Breakeven for the "catastrophic" plan is even worse at ~ $7,800 presuming no copays ($1,800/year premiums plus $6,000 deductible). The identical plan ($6k deductible with no copay after ded limit is hit) is available today in CA for $116/month @Blue Shield CA via eHealthinsurance (I used a 23 y.o. male in ZIP 93940 as an example). Thus it's a little over 20% increase under Obamacare given the numbers from the OP.

Again, my earlier point stands - Obamacare isn't "health insurance" in any sense of the word where you're paying modest premiums to cover for unexpected and remote medical risks that are catastrophic in nature. Instead it's a several thousand dollar pre-paid medical expense account that covers routine and expected medical care, and also obliges the purchaser to accept a very expensive rider fee to obtain a discount plan on expensive procedures. It's a timeshare real estate sales model applied to medical care.
 
Assuming they went all 12 months without insurance:

The lesser of (following the format above):
1. Let's spitball $250/month, so $250 * 12 = $3,000; or
2. The greater of:
a. $625; or
b. The lesser of:
i) 1/12 * (12 - 3) * $695 = $521; or
ii) $695 * 3 = $2,085.

So the penalty would be $521 (it's less than $695 b/c the first three months uninsured are forgiven).
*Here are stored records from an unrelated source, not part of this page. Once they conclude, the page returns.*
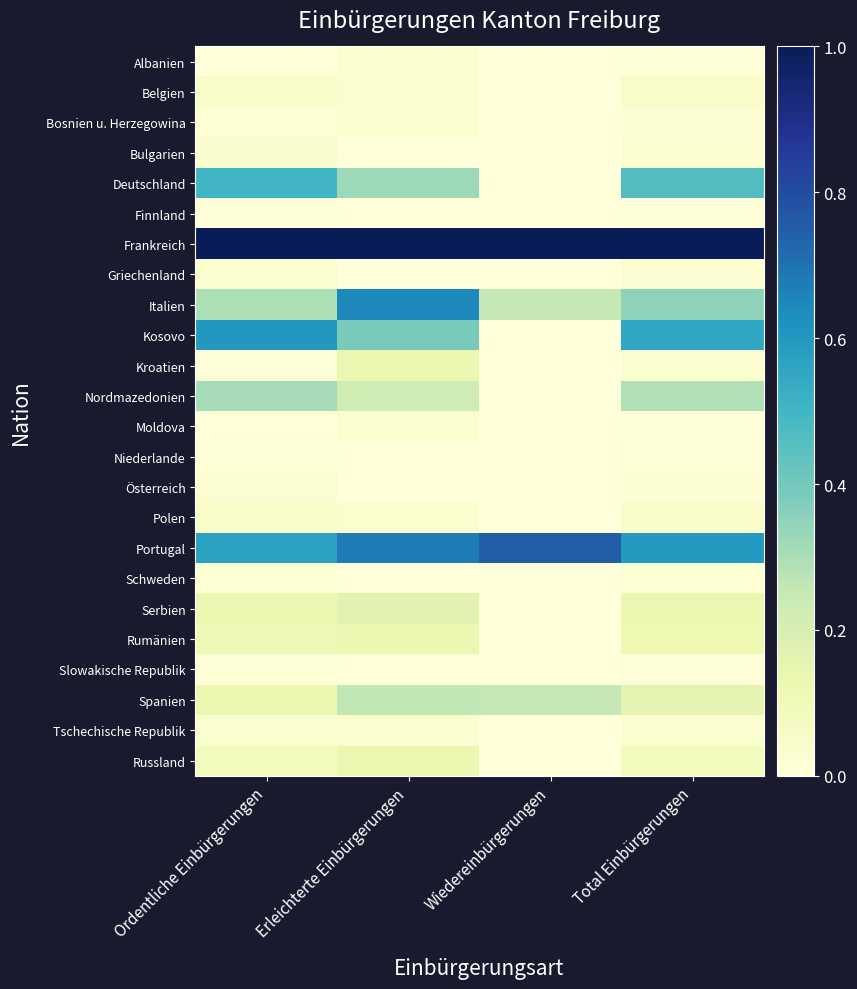

At how many categories does at least one series exceed 0?

4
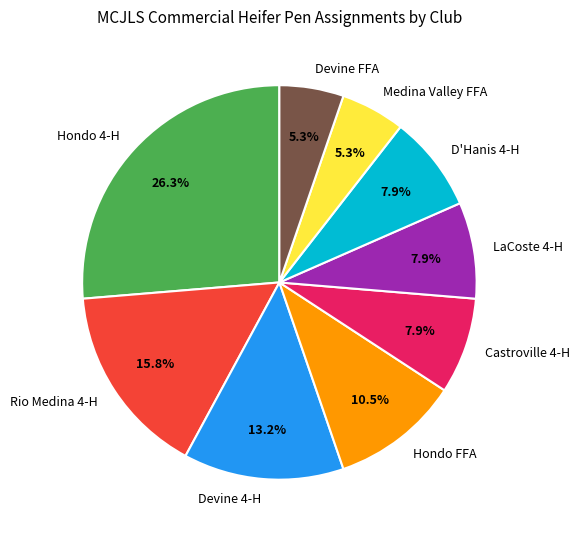

Count the number of slices in the pie.

9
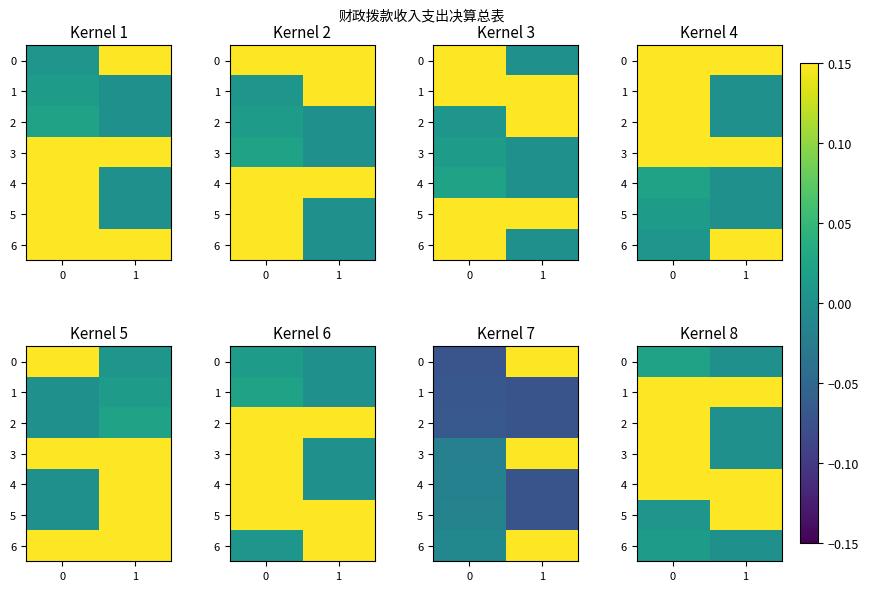

At which category is the sum across all series the highest?

1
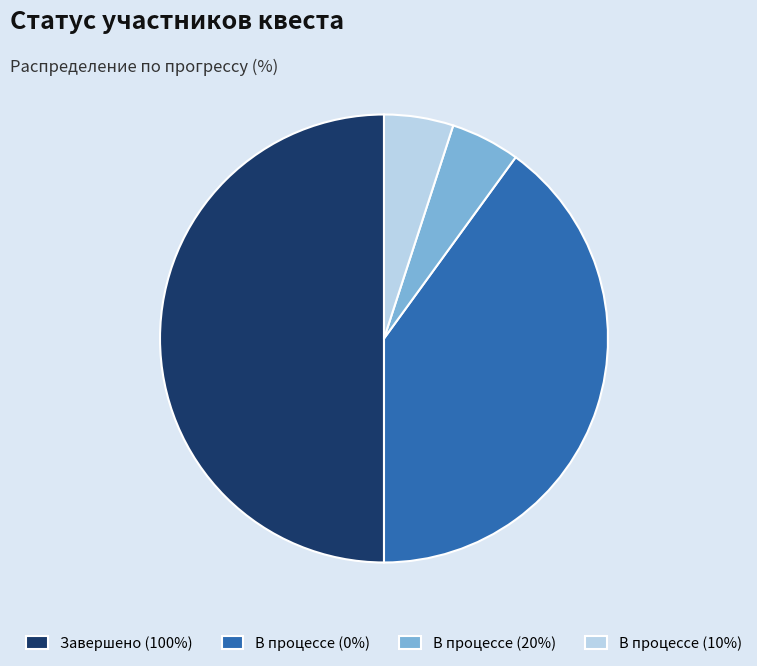

Is the sum of Завершено (100%) and В процессе (10%) greater than half?

Yes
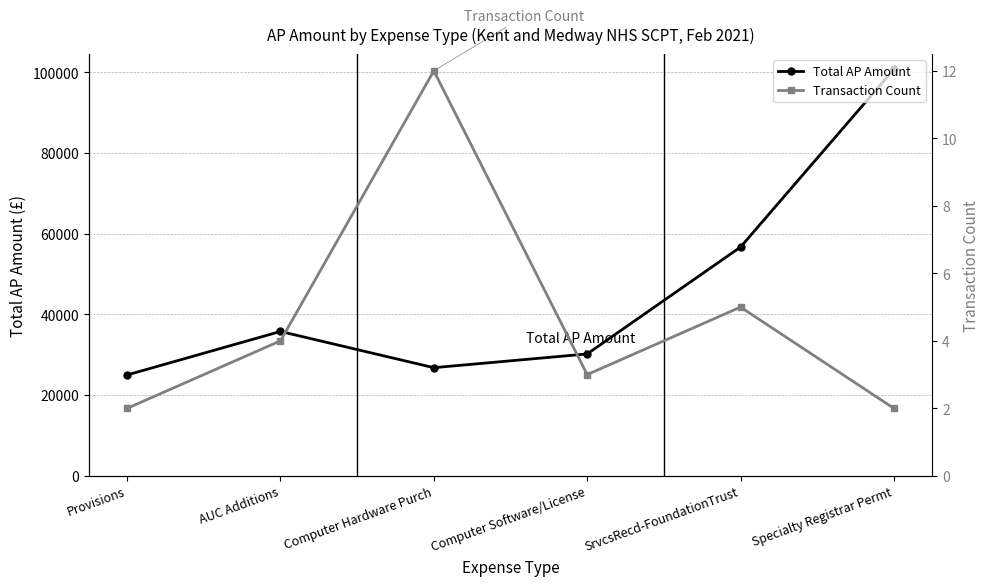

True or false: Transaction Count and Total AP Amount cross at least once.

False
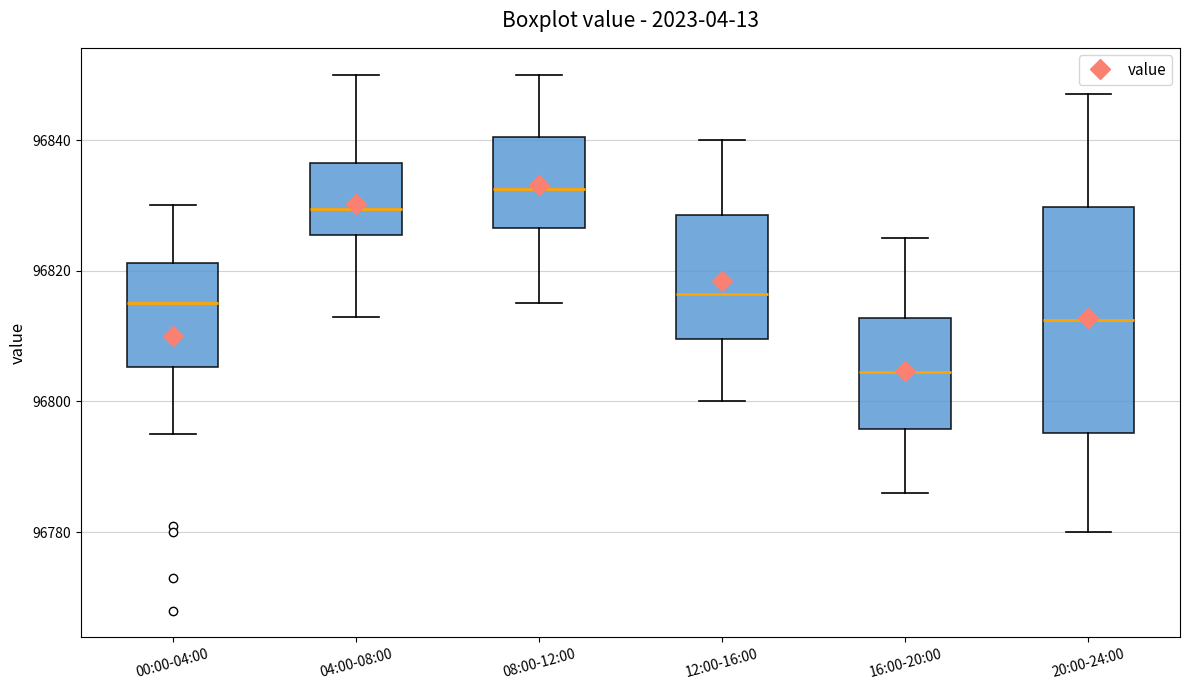

Reading left to right, transcribe this box plot: for each box, give where its median line is, the range the box spans, and where its two whiskers end, as read against the y-axis. The values are not printed on the chart, so give them approximately, as read against the axis.

00:00-04:00: median 96816, box 96806 to 96822, whiskers 96796 to 96830
04:00-08:00: median 96830, box 96826 to 96836, whiskers 96814 to 96850
08:00-12:00: median 96832, box 96826 to 96840, whiskers 96816 to 96850
12:00-16:00: median 96816, box 96810 to 96828, whiskers 96800 to 96840
16:00-20:00: median 96804, box 96796 to 96812, whiskers 96786 to 96826
20:00-24:00: median 96812, box 96796 to 96830, whiskers 96780 to 96848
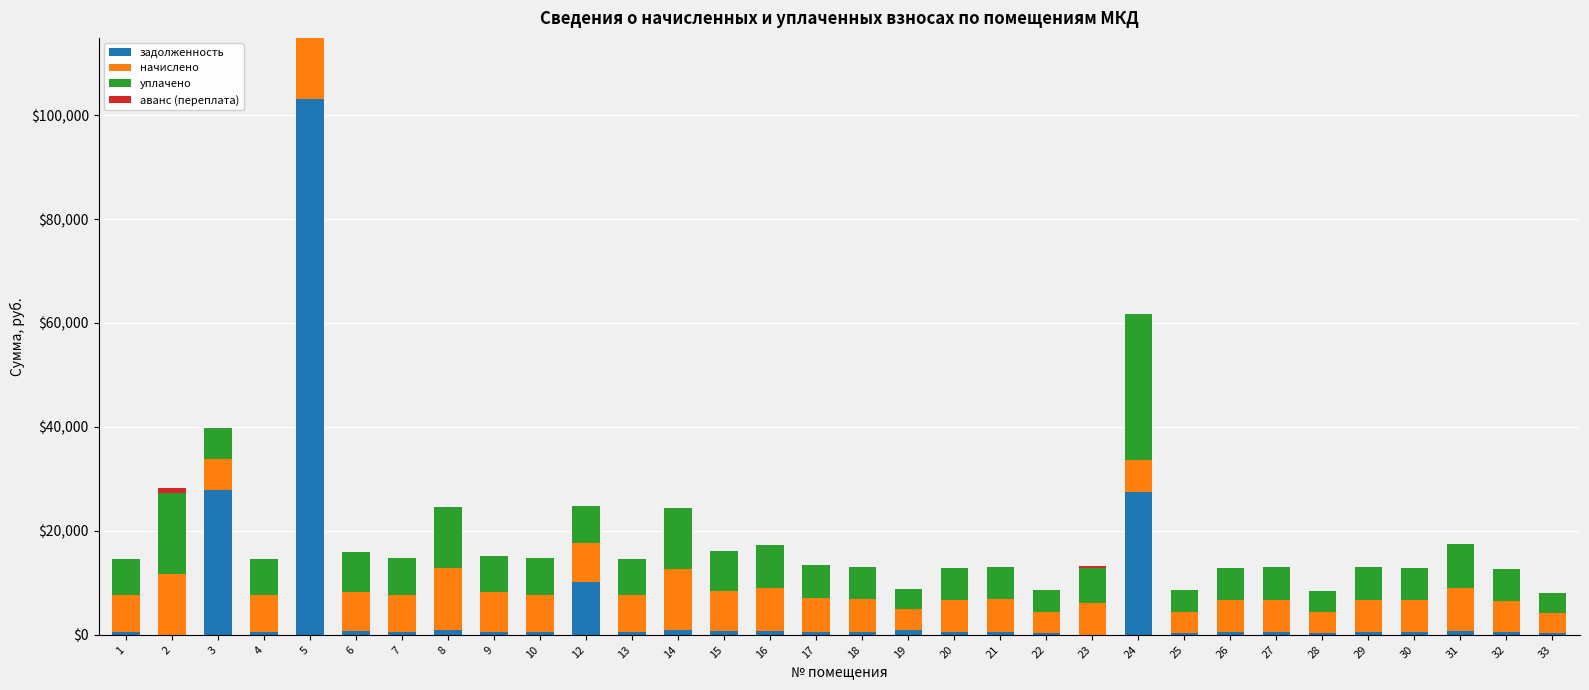

What is the sum of all задолженность values?

183868.9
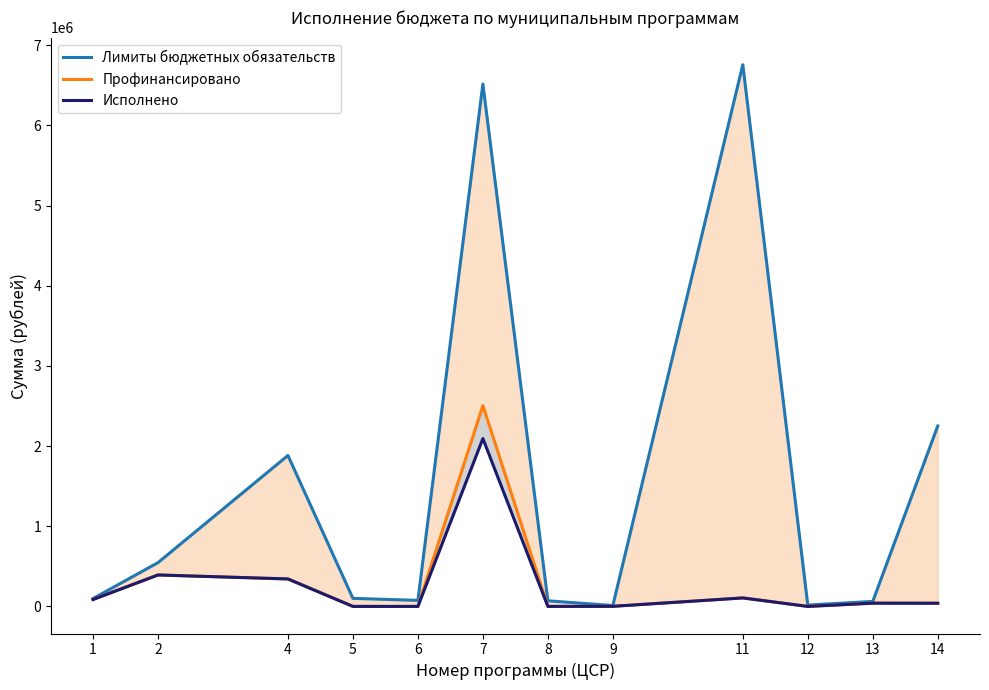

Is it true that Исполнено equals 0.0 at 5?

True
If the patient was uninsured and developed kidney stones the patient could not get coverage on an exchange without a qualifying life event (like insurance with an employer today). The patient might be able to get insurance off an exchange, without a tax credit, but that is up to the state (or insurer, if the state has no law). Most likely scenario: that will be an uncompensated ER visit.

OK, thanks for that. I guess I'm not understanding then what's going to prompt the millions of people (many of them young-late 20's/30's) who because they haven't had any real medical problems yet in life, decide to just keep their money for the next cell phone/computer/TV/etc and pay the $521 while simultaneously rolling the dice on not having any medical problems. Or, even someone who is living correctly but decides that their car needs a new transmission (or heck, a new used car) and the money would be better spent elsewhere. They can still walk into the ER just like they've always done. What's going to cause these folks to actually pay for a health insurance plan?

Chuck
 
Penalties are based on income level.

I could say I dont pay anything for healthcare where I work, but I still have a copay and whatever the insurance company decides they will not cover. Then there are the liars the do the billing for places like a hospital that will claim a 2 day stay in a hospital or an emergency room visit is like $5k-$10k. The overcharging by hospitals and doctors is what drives up costs.